Except, the wealthy don’t use savings accounts

It’s all in the argument – the more obfuscated the better. From Bloomberg:

Give the wealthiest Americans a tax cut and history suggests they will save the money rather than spend it.

Tax cuts in 2001 and 2003 under President George W. Bush were followed by increases in the saving rate among the rich, according to data from Moody’s Analytics Inc. When taxes were raised under Bill Clinton, the saving rate fell.

The findings may weaken arguments by Republicans and some Democrats in Congress who say allowing the Bush-era tax cuts for the wealthiest Americans to lapse will prompt them to reduce their spending, harming the economy.

The problem with this argument is that while wealthy people are not conditioned to dump their next paycheck on a new wide-screen television, they don’t sock their money under the mattress either.

They invest it. Not in savings accounts, but in the equity markets, in real estate, and in small businesses.

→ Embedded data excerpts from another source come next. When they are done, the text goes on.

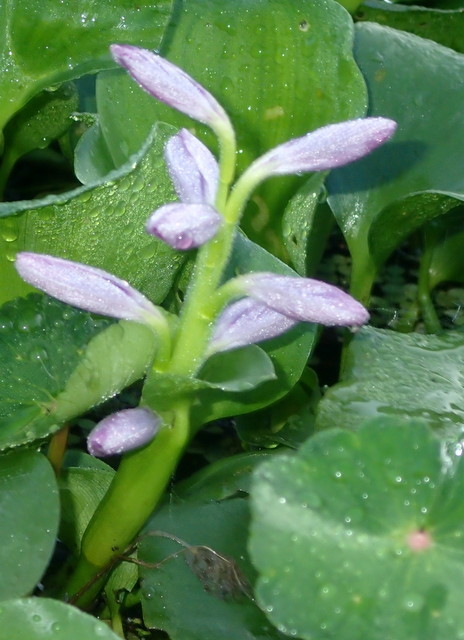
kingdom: Plantae
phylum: Tracheophyta
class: Liliopsida
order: Commelinales
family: Pontederiaceae
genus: Pontederia
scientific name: Pontederia crassipes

It’s counterintuitive to suggest that the wealthy can only help jumpstart the economy via consumer goods purchases, unless the purpose of your argument is to consolidate control over the stock market, housing prices, and the entrepreneur.

Unfortunately, stimulus directed into union coffers while the average person’s IRA sits in the toilet, toying with FHA/Fannie/Freddie and other “affordable lending” purse strings while foreclosures sit empty on every street, and burdening the independent businessperson with 1099s for every check they write, is all about that.



Smithhammer says:

I’ll take it one further – it’s really all about election cycles, pure and simple. There is no coherent, believable rationale behind tax cuts for the wealthy “jump starting” the economy. But there is a very solid rationale behind a proven populist tactic for securing wealthy support in the next election. Of course the wealthy are going to enthusiastically back whichever candidate is touting tax cuts for the same upper class that the candidate him/herself comes from.

There is so much banter about whether we live in a democratic state, if we’re becoming a socialistic state, yadda, yadda….the truth is we are a rock solid plutocracy, have been for some time, and will continue to be so as long as we continue to let ourselves be distracted by all this inane partisan smoke and mirrors.

But getting back to the issue at hand, I’m continually amazed at how many working class people defend so many policies that don’t benefit anyone from their income level, simply because their sense of morality, faith, what have you, has been co-opted into a party platform.

I was thinking purely dollar terms here, and the fact is private investment is the driving force behind small business and the vast majority of employment. Without that capital, you (ostensibly) cannot create new products and services, nor drive demand for them. We are, after all, creatures that require new and shiny, whether it be video games, iPhone apps, “unbreakable” fly rods, or chef’s recipe to savor.

I’ve yet to see taxpayer money redeployed into anything that would be described as tasty, and the less capital the “investment class” has to distribute the more bland the dish will likely become.

Smithhammer says:

Right, but the rationale behind tax cuts for only the wealthy still makes no sense to me (as anything other than a self-serving move). What good is freeing up available capital on the part of the “investment class,” if middle and lower income consumers have no disposable funds with which to buy the things that supposed new products and services offer?

Agreed. There has to be a mix to “jumpstart” the process. Otherwise you must play a waiting game until enough jobs are directly created, and eco-systems arise around the new products and services – think iPhone apps again (versus just the hardware), or simply a new Hardy dealer (which pays for an extra shop hand) – before you see real results.

Unfortunately, a combination of mass de-leveraging (which effects discretionary spending) combined with commodity price inflation (which effects bare necessities), has the economy in a heck of a bind.